Na quinta-feira, o ministro da Cultura revelou que, “para ter informação que permita tomar uma decisão”, sobre a manutenção ou alteração da quota mínima de música portuguesa nas rádios, solicitou “um conjunto de informação a várias entidades que são relevantes para esta matéria”.
“Primeiro às associações de rádios, sobre efetivamente qual foi o comportamento da receita publicitária e também das audiências durante o período em que vigorou a quota de 30%. [Mas também,] ao conjunto de entidades que gerem os direitos de autores e os direitos conexos, para saber de que forma é que os artistas portugueses foram remunerados no período em que a quota esteve nos 30%, porque esta discussão é uma discussão que interessa em particular porque tem efeitos também na remuneração dos artistas portugueses”, disse Pedro Adão e Silva.
Além disso, o ministro pediu ainda informações à Entidade Reguladora para a Comunicação Social (ERC), “porque tem um papel fundamental”.
“Julgo que continuamos a falar neste assunto com informação anacrónica e com critérios anacrónicos. Há um conjunto de programas de rádio que estão isentos do cumprimento das quotas, porque são programas temáticos com géneros musicais onde alegadamente no passado não havia produção musical portuguesa suficiente para cumprir as respetivas quotas. Falo, por exemplo, do ‘hip-hop’ e do rap ou da música urbana, clássica e jazz. O que era verdade em 2006/2007 já não é verdade hoje.
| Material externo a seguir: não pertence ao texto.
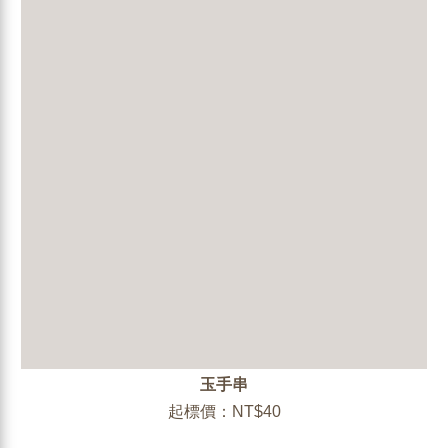
玉手串
起標價：NT$40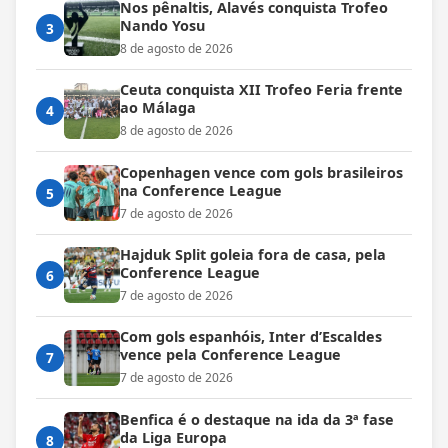
Nos pênaltis, Alavés conquista Trofeo
Nando Yosu
3
8 de agosto de 2026
Ceuta conquista XII Trofeo Feria frente
ao Málaga
4
8 de agosto de 2026
Copenhagen vence com gols brasileiros
na Conference League
5
7 de agosto de 2026
Hajduk Split goleia fora de casa, pela
Conference League
6
7 de agosto de 2026
Com gols espanhóis, Inter d’Escaldes
vence pela Conference League
7
7 de agosto de 2026
Benfica é o destaque na ida da 3ª fase
da Liga Europa
8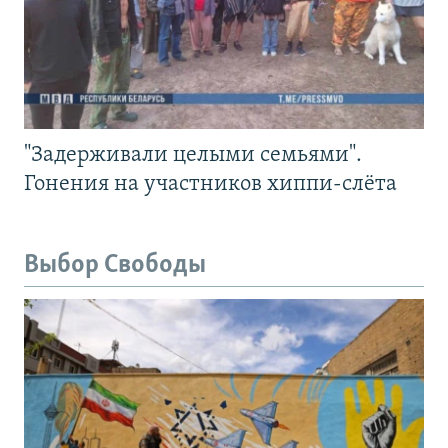
"Задерживали целыми семьями".
Гонения на участников хиппи-слёта
Выбор Свободы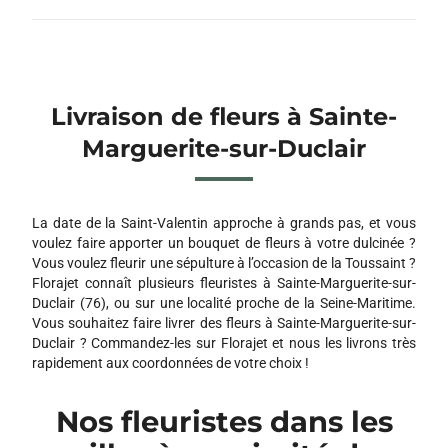
Livraison de fleurs à Sainte-
Marguerite-sur-Duclair
La date de la Saint-Valentin approche à grands pas, et vous
voulez faire apporter un bouquet de fleurs à votre dulcinée ?
Vous voulez fleurir une sépulture à l’occasion de la Toussaint ?
Florajet connaît plusieurs fleuristes à Sainte-Marguerite-sur-
Duclair (76), ou sur une localité proche de la Seine-Maritime.
Vous souhaitez faire livrer des fleurs à Sainte-Marguerite-sur-
Duclair ? Commandez-les sur Florajet et nous les livrons très
rapidement aux coordonnées de votre choix !
Nos fleuristes dans les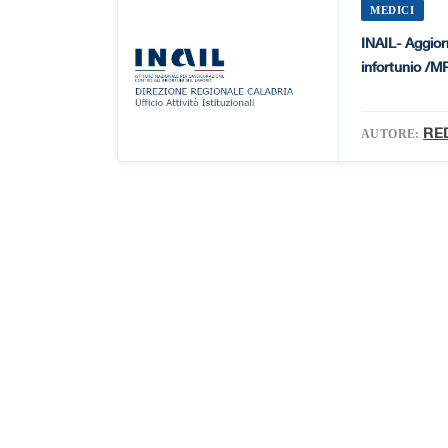
MEDICI
INAIL- Aggior
infortunio /MP
RE
AUTORE:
Há um nível de produção musical em vários géneros que não existia há cerca de 20 anos, e é preciso reavaliar se algumas rádios estão isentas de cumprimento da quota devem permanecer, e isso é responsabilidade da ERC”, disse.
Entretanto, mais de 3.500 pessoas assinaram uma petição online a pedir o aumento da quota mínima obrigatória de música portuguesa nas rádios para 30%. Lançada no início do mês por Rogério Charraz e José Fialho Gouveia, a petição contava, às 19h00 de quinta-feira, com 3.556 assinaturas, entre as quais se contam vários nomes de relevo no panorama da música nacional.
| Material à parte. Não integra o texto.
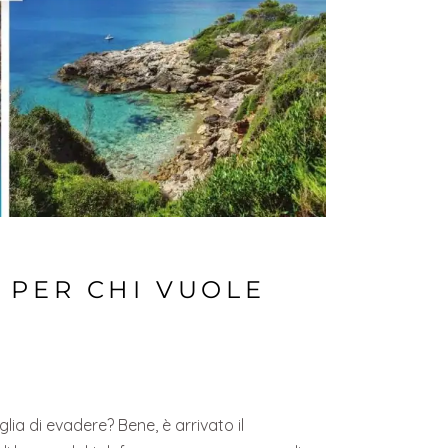
A PER CHI VUOLE
E
lia di evadere? Bene, è arrivato il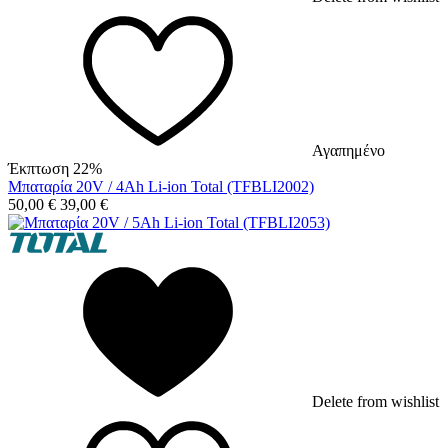
Αγαπημένο
Έκπτωση 22%
Μπαταρία 20V / 4Ah Li-ion Total (TFBLI2002)
50,00
€
39,00
€
Delete from wishlist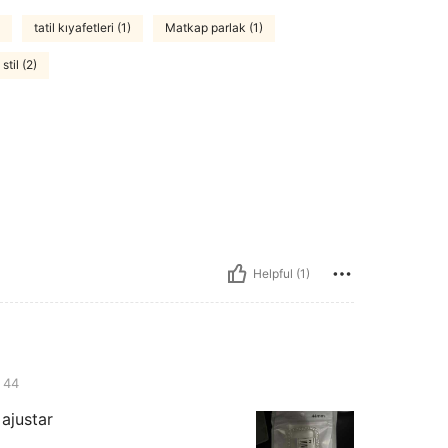
tatil kıyafetleri (1)
Matkap parlak (1)
stil (2)
Helpful (1)
44
 ajustar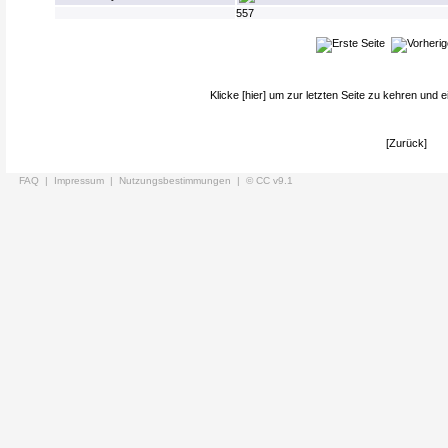
557
Klicke
[hier]
um zur letzten Seite zu kehren und e
[Zurück]
FAQ |
Impressum |
Nutzungsbestimmungen |
© CC v9.1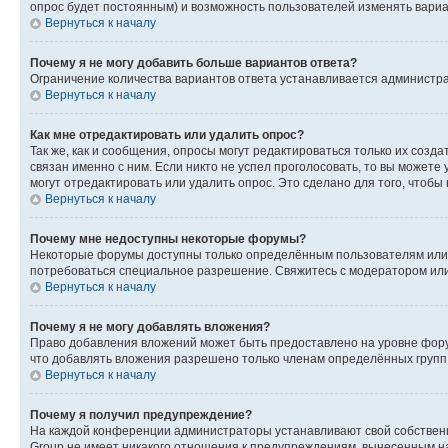
опрос будет постоянным) и возможность пользователей изменять вариан
Вернуться к началу
Почему я не могу добавить больше вариантов ответа?
Ограничение количества вариантов ответа устанавливается администр
Вернуться к началу
Как мне отредактировать или удалить опрос?
Так же, как и сообщения, опросы могут редактироваться только их соз
связан именно с ним. Если никто не успел проголосовать, то вы можете
могут отредактировать или удалить опрос. Это сделано для того, чтобы
Вернуться к началу
Почему мне недоступны некоторые форумы?
Некоторые форумы доступны только определённым пользователям или г
потребоваться специальное разрешение. Свяжитесь с модератором ил
Вернуться к началу
Почему я не могу добавлять вложения?
Право добавления вложений может быть предоставлено на уровне фору
что добавлять вложения разрешено только членам определённых групп.
Вернуться к началу
Почему я получил предупреждение?
На каждой конференции администраторы устанавливают свой собственн
Group не имеет никакого отношения к предупреждениям, вынесенным на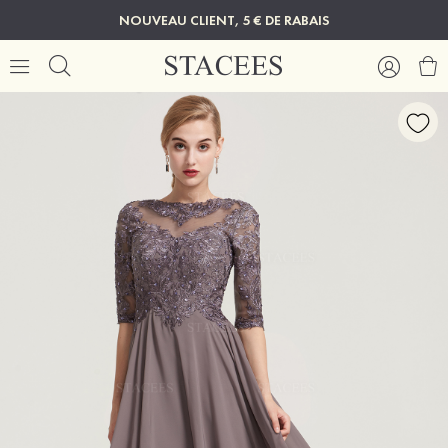
NOUVEAU CLIENT, 5 € DE RABAIS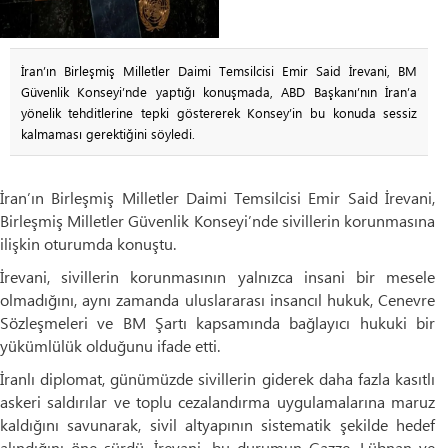
İran’ın Birleşmiş Milletler Daimi Temsilcisi Emir Said İrevani, BM
Güvenlik Konseyi’nde yaptığı konuşmada, ABD Başkanı’nın İran’a
yönelik tehditlerine tepki göstererek Konsey’in bu konuda sessiz
kalmaması gerektiğini söyledi.
İran’ın Birleşmiş Milletler Daimi Temsilcisi Emir Said İrevani,
Birleşmiş Milletler Güvenlik Konseyi’nde sivillerin korunmasına
ilişkin oturumda konuştu.
İrevani, sivillerin korunmasının yalnızca insani bir mesele
olmadığını, aynı zamanda uluslararası insancıl hukuk, Cenevre
Sözleşmeleri ve BM Şartı kapsamında bağlayıcı hukuki bir
yükümlülük olduğunu ifade etti.
İranlı diplomat, günümüzde sivillerin giderek daha fazla kasıtlı
askeri saldırılar ve toplu cezalandırma uygulamalarına maruz
kaldığını savunarak, sivil altyapının sistematik şekilde hedef
alındığını öne sürdü. İrevani, bu durumun Gazze, Lübnan ve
Fernando Tordo, Luísa Sobral, Rui Veloso, Dino D'Santiago, Teresa Salgueiro, Júlio Resende, Manuel Paulo, Cristina Branco, Luís Represas, Marco Rodrigues, Luís Trigacheiro, Selma Uamusse e Ricardo Ribeiro são alguns dos subscritores, que recordam o ministro de que o setor musical esteve praticamente parado em 2020 e 2021 e que, “pese embora 2022 tenha sido um ano de retoma da normalidade, de forma alguma conseguiu repor os rendimentos perdidos nesses dois anos”.
“Salientamos que a rádio tem uma grande importância na obtenção de receitas dos músicos, não só pelo facto de cada passagem gerar direitos de autor, mas também pela ligação direta que existe entre a exposição de um artista na rádio e a sua agenda de concertos ao vivo”, afirmam.
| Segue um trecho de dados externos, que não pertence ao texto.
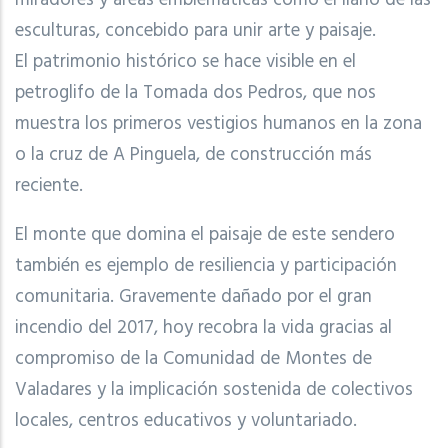
esculturas, concebido para unir arte y paisaje.
El patrimonio histórico se hace visible en el
petroglifo de la Tomada dos Pedros, que nos
muestra los primeros vestigios humanos en la zona
o la cruz de A Pinguela, de construcción más
reciente.
El monte que domina el paisaje de este sendero
también es ejemplo de resiliencia y participación
comunitaria. Gravemente dañado por el gran
incendio del 2017, hoy recobra la vida gracias al
compromiso de la Comunidad de Montes de
Valadares y la implicación sostenida de colectivos
locales, centros educativos y voluntariado.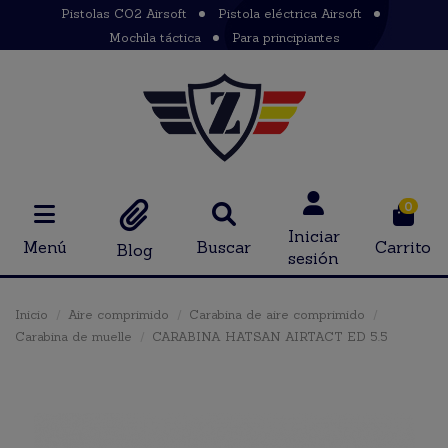
Pistolas CO2 Airsoft
Pistola eléctrica Airsoft
Mochila táctica
Para principiantes
0
Iniciar
Menú
Buscar
Carrito
Blog
sesión
Inicio
Aire comprimido
Carabina de aire comprimido
Carabina de muelle
CARABINA HATSAN AIRTACT ED 5.5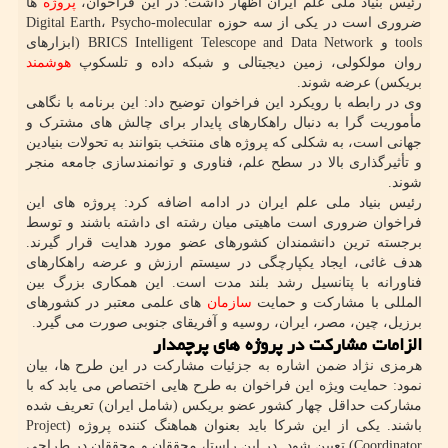
رئیس بنیاد ملی علم ایران اظهار داشت: در این فراخوان،
پروژه
ها
ضروری است در یکی از سه حوزه Digital Earth، Psycho-molecular
tools و BRICS Intelligent Telescope and Data Network (ابزارهای
روان مولکولی، زمین دیجیتالی و شبکه داده و تلسکوپ
هوشمند
بریکس) عرضه شوند.
وی در رابطه با رویکرد این فراخوان توضیح داد: این برنامه با نگاهی
مأموریت گرا به دنبال راهکارهای پایدار برای چالش های مشترک و
جهانی است، به شکلی که پروژه های منتخب بتوانند به تحولات بنیادین
و تأثیرگذاری بالا در سطح علم، فناوری و توانمندسازی جامعه منجر
شوند.
رئیس بنیاد ملی علم ایران در ادامه اضافه کرد: پروژه های این
فراخوان ضروری است ماهیتی میان رشته ای داشته باشند و توسط
برجسته ترین دانشمندان کشورهای عضو مورد هدایت قرار گیرند.
هدف غائی، ایجاد یکپارچگی در سیستم ارزش و عرضه راهکارهای
فناورانه با پتانسیل رشد بلند مدت است. این همکاری بزرگ بین
المللی با مشارکت و حمایت
سازمان
های علمی معتبر در کشورهای
برزیل، چین، مصر، ایران، روسیه و آفریقای جنوبی صورت می گیرد.
الزامات مشارکت در پروژه های پرچمدار
هرمزی نژاد ضمن اشاره به جزئیات مشارکت در این طرح ها، بیان
نمود: حمایت ویژه این فراخوان به طرح هایی اختصاص می یابد که با
مشارکت حداقل چهار کشور عضو بریکس (شامل ایران) تعریف شده
باشند. یکی از این شرکا باید بعنوان هماهنگ کننده پروژه (Project
Coordinator) تعیین شود. در این راستا، محققان و محققان در طراحی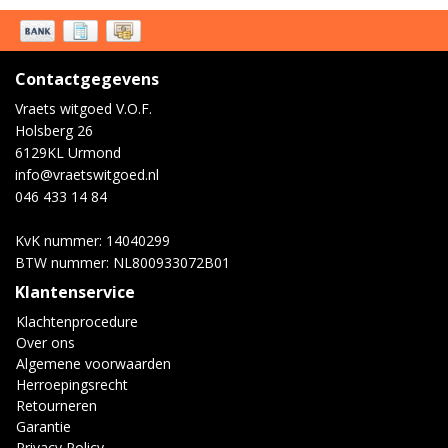
Contactgegevens
Vraets witgoed V.O.F.
Holsberg 26
6129KL Urmond
info@vraetswitgoed.nl
046 433 14 84
KvK nummer: 14040299
BTW nummer: NL800933072B01
Klantenservice
Klachtenprocedure
Over ons
Algemene voorwaarden
Herroepingsrecht
Retourneren
Garantie
Privacy Policy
Para os artistas é “incompreensível e inaceitável” o momento escolhido para dar este sinal de desencorajamento da promoção da música portuguesa na rádio, e é ainda “mais estranho” de entender, quando o próprio ministério continua sem cumprir os prazos de pagamento do programa Garantir Cultura, “que visava precisamente mitigar os efeitos da pandemia num setor que se viu completamente congelado”.
A 14 de março, o Bloco de Esquerda apresentou uma proposta de alteração à lei para aumentar para 30% a quota mínima obrigatória de música portuguesa nas rádios, criticando o Governo por entender que se deve regressar a este limite mínimo.
“É ultrajante que o presidente da Associação Portuguesa de Radiodifusão venha dizer que não há música portuguesa boa o suficiente e é por isso que se justifica a diminuição da quota mínima de música portuguesa nas rádios portuguesas. O BE apresenta hoje um projeto de lei para que essa diminuição não seja possível por lei”, adiantou aos jornalistas a deputada bloquista Joana Mortágua em declarações no parlamento.